For one, the word “brand” carries a lot of baggage, not least its association with appearance, logos, taglines color palettes and so on – things a lot of professionals consider superficial and trivial. Second, the “brand” is conveyed through people and the relationships they have with clients. Third, the “product” is intangible and highly malleable.
Then there’s the nature of the people who are drawn to professional services. They’re typically highly educated, independent-minded, autonomy-loving individuals who don’t much like to be managed. They’re not going to march in lockstep or parrot a script.

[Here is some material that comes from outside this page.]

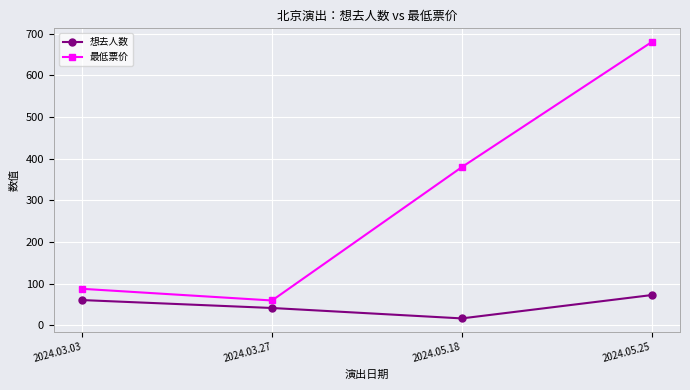

At which category does 最低票价 reach its first local valley?

2024.03.27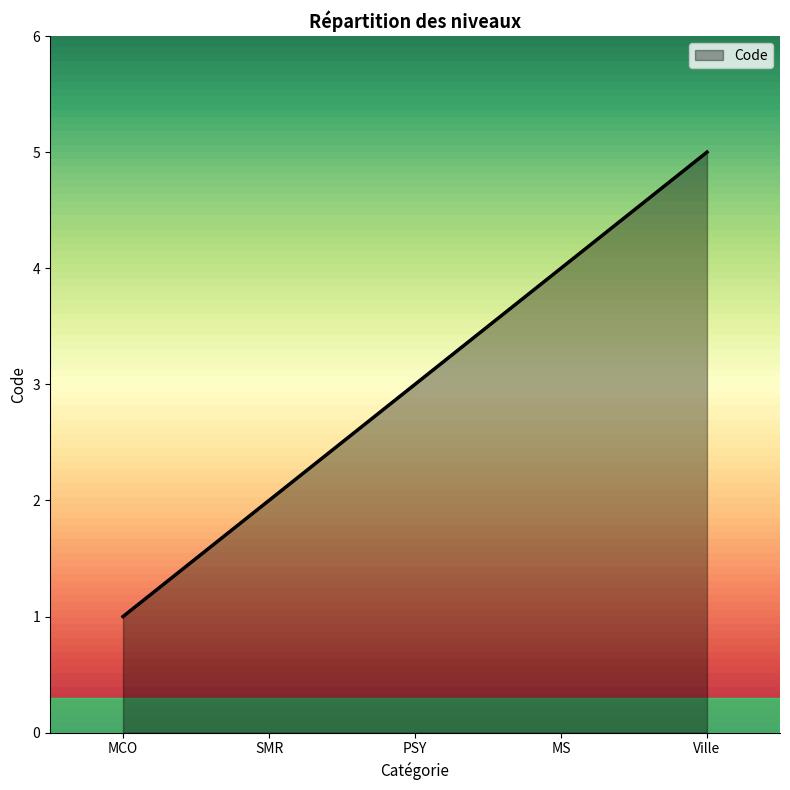

Where is the data nearest to the value 3?

PSY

Those characteristics enable them to create value for their clients.
So if you want to build a “brand” for the institution, you have to honor that independence of mind while at the same time deliver an experience to the client (and the firm’s own professionals) that’s sufficiently uniform to constitute a “brand”.
To do that you have to uncover the value-creating identity at the heart of the organization that causes those professionals to join and stay with the firm.

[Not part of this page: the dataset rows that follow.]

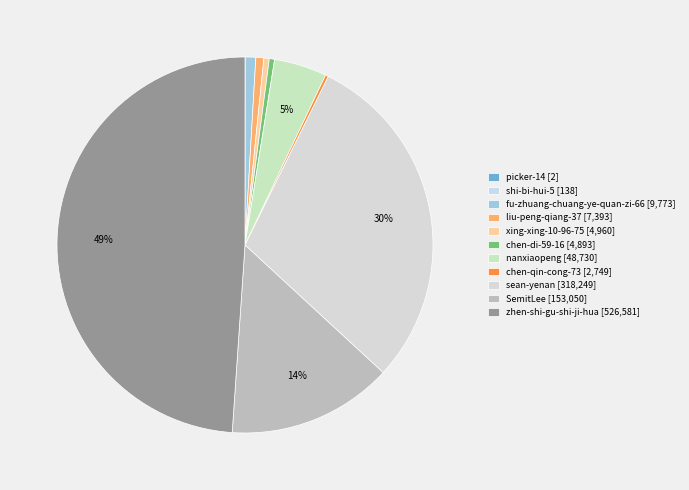

To the nearest percent, what portion does liu-peng-qiang-37 represent?

1%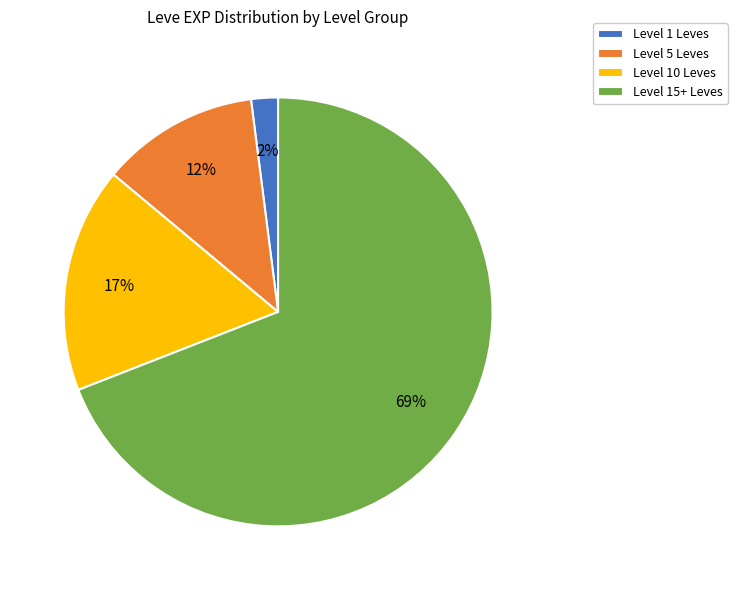

To the nearest percent, what is the average slice percentage?

25%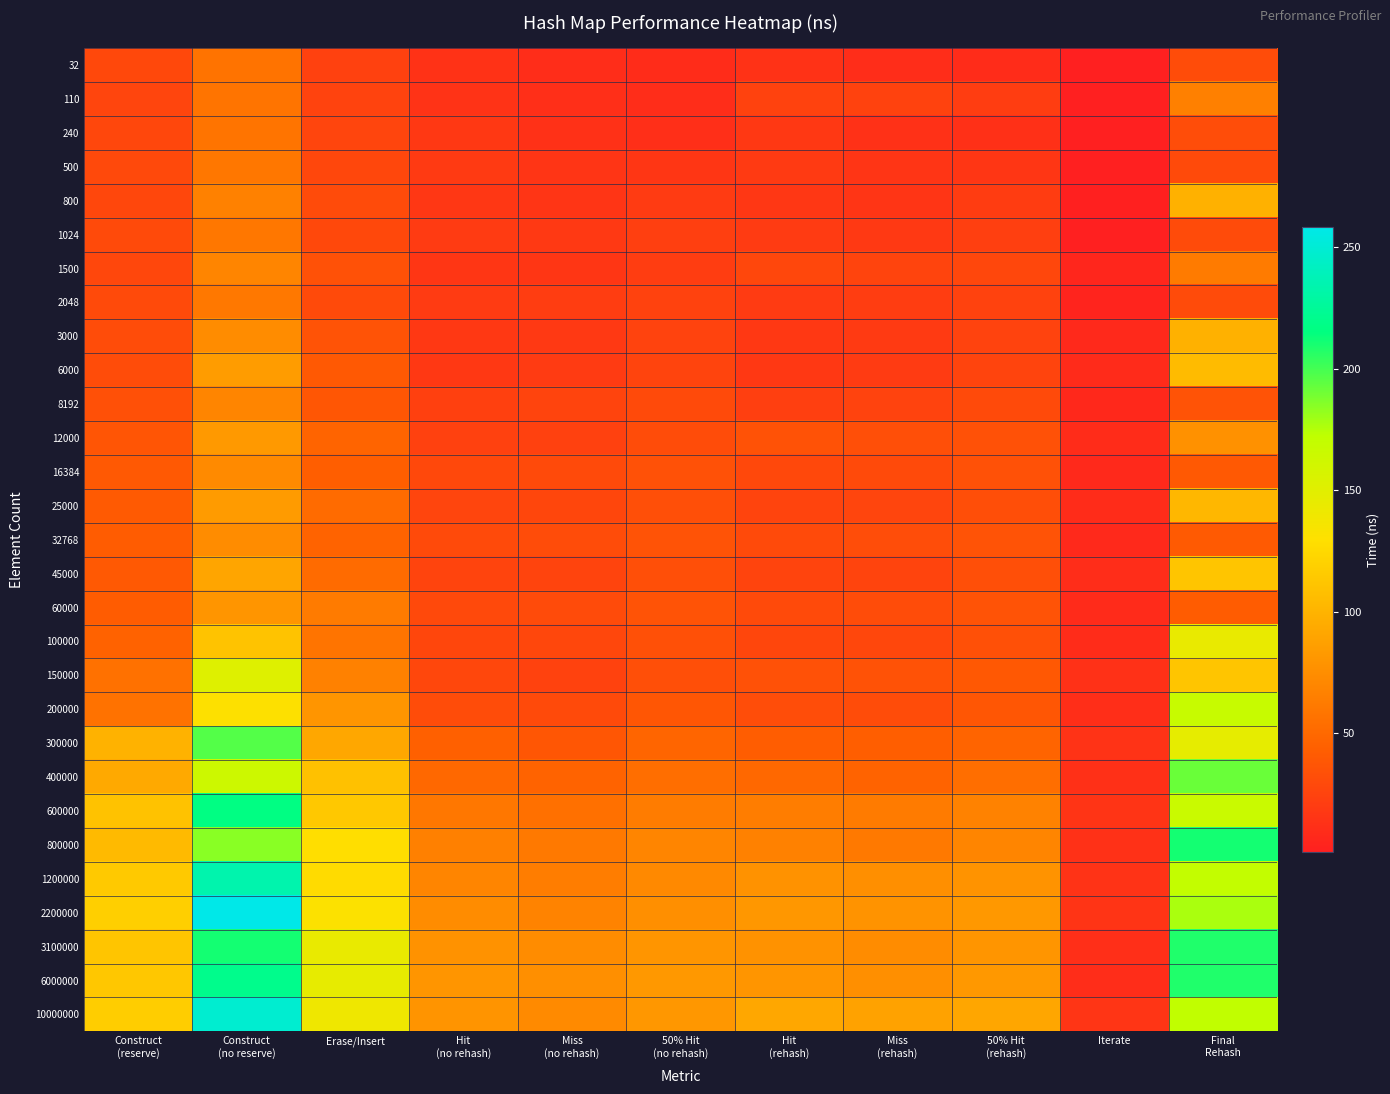

Rank the series by their maximum value, from highest to lowest.

2200000, 10000000, 1200000, 6000000, 600000, 3100000, 800000, 300000, 400000, 200000, 150000, 100000, 45000, 6000, 25000, 3000, 800, 12000, 60000, 32768, 16384, 1500, 8192, 110, 2048, 500, 1024, 240, 32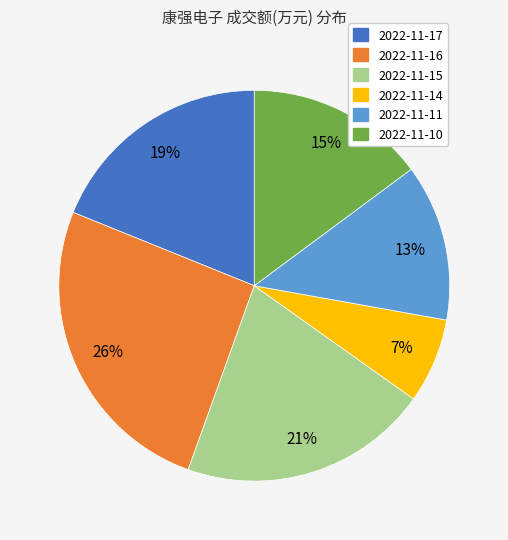

Is the sum of 2022-11-11 and 2022-11-14 greater than half?

No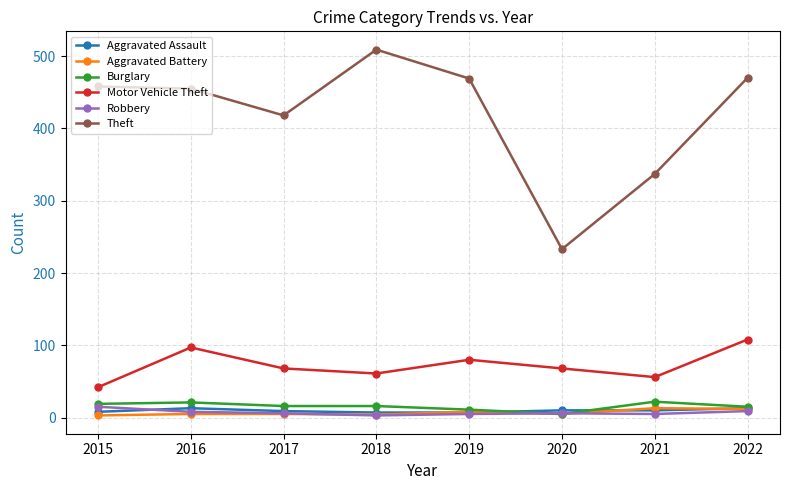

The Aggravated Assault series shows 13 at 2016. True or false?

True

That identity, which is always there but often unexamined and therefore not articulated, shows up in the relationships your professionals develop with their clients, and in the value they deliver. Once you’ve articulated it, you can access it and be intentional about it. You can use it as a tool.
Identity is a richer concept than brand, and it better captures the complex reality of a professional services firm.
DIFFERENTIATING A PROFESSIONAL SERVICES FIRM
Differentiation is a huge challenge for professional firms, and it is often made more difficult by their business models, culture and governance systems. The good news is that most firms are inherently differentiated, they just need to understand the four dimensions of value that they deliver, and translate those into behavior and marketing strategy.
Think of the most attractive and compelling people you know. Each of them radiates a sense of self: they know who they are and why that makes them uniquely valuable - and that knowledge guides and shapes their actions and the company they keep.
So it is with organizations: your unique identity determines how you create value. That identity determines your market, not the other way around.